Dataset content =
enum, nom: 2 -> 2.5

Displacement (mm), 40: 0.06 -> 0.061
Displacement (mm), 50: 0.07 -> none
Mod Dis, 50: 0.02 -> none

* * *

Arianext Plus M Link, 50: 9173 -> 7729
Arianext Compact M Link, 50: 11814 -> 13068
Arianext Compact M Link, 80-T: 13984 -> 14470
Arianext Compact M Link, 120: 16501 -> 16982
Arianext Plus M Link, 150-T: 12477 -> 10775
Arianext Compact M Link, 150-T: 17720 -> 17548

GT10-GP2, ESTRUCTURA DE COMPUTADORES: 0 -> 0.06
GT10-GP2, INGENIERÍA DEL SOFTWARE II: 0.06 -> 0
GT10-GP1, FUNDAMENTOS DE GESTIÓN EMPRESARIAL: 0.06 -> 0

Problem details = Could you tally the lines of the listing above that contain the word "Arianext"? Give the number by itself.

Response to this exercise = 6